Source texts of formatted documents
· · · · ·

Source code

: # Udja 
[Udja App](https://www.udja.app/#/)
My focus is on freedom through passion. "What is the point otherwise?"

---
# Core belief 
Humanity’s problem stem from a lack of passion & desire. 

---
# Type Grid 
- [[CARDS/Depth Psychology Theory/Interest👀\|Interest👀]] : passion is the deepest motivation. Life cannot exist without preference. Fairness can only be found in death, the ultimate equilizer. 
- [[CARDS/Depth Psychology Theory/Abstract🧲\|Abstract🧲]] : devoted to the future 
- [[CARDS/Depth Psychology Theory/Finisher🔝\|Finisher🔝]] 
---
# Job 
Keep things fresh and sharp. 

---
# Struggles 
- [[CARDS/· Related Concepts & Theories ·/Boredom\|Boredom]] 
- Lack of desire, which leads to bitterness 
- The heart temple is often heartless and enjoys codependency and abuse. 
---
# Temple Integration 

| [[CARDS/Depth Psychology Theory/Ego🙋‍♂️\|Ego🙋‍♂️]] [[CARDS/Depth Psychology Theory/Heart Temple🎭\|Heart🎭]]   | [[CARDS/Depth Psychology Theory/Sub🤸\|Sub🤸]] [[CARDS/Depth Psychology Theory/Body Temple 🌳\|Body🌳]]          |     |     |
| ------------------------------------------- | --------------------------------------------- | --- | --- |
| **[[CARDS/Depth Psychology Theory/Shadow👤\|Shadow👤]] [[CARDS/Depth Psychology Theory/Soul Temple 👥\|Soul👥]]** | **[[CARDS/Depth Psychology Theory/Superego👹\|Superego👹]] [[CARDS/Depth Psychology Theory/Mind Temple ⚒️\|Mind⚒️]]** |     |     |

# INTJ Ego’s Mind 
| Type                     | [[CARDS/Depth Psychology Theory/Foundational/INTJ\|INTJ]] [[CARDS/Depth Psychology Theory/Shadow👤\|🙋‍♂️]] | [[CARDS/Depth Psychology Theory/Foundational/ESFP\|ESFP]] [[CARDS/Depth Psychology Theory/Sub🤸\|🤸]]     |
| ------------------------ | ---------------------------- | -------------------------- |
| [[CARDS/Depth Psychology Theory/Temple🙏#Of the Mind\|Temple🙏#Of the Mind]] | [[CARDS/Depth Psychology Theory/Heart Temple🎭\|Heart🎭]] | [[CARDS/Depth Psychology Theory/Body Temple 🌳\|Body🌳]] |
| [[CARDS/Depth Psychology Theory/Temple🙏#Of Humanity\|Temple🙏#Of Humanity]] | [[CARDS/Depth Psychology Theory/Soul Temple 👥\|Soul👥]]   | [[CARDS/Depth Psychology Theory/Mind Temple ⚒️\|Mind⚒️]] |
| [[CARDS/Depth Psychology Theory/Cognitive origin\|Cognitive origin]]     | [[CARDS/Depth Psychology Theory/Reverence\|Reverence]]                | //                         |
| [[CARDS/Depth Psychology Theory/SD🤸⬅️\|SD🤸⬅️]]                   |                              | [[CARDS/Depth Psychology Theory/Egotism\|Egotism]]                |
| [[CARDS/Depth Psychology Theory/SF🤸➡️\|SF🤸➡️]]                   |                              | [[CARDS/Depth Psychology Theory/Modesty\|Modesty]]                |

· · · · ·

• YOUR GOAL: Return, without any alteration, every line of the rows from their beginning through the line containing "Keep things fresh and sharp.", including that line.

• RESULT:
Source code

: # Udja 
[Udja App](https://www.udja.app/#/)
My focus is on freedom through passion. "What is the point otherwise?"

---
# Core belief 
Humanity’s problem stem from a lack of passion & desire. 

---
# Type Grid 
- [[CARDS/Depth Psychology Theory/Interest👀\|Interest👀]] : passion is the deepest motivation. Life cannot exist without preference. Fairness can only be found in death, the ultimate equilizer. 
- [[CARDS/Depth Psychology Theory/Abstract🧲\|Abstract🧲]] : devoted to the future 
- [[CARDS/Depth Psychology Theory/Finisher🔝\|Finisher🔝]] 
---
# Job 
Keep things fresh and sharp. 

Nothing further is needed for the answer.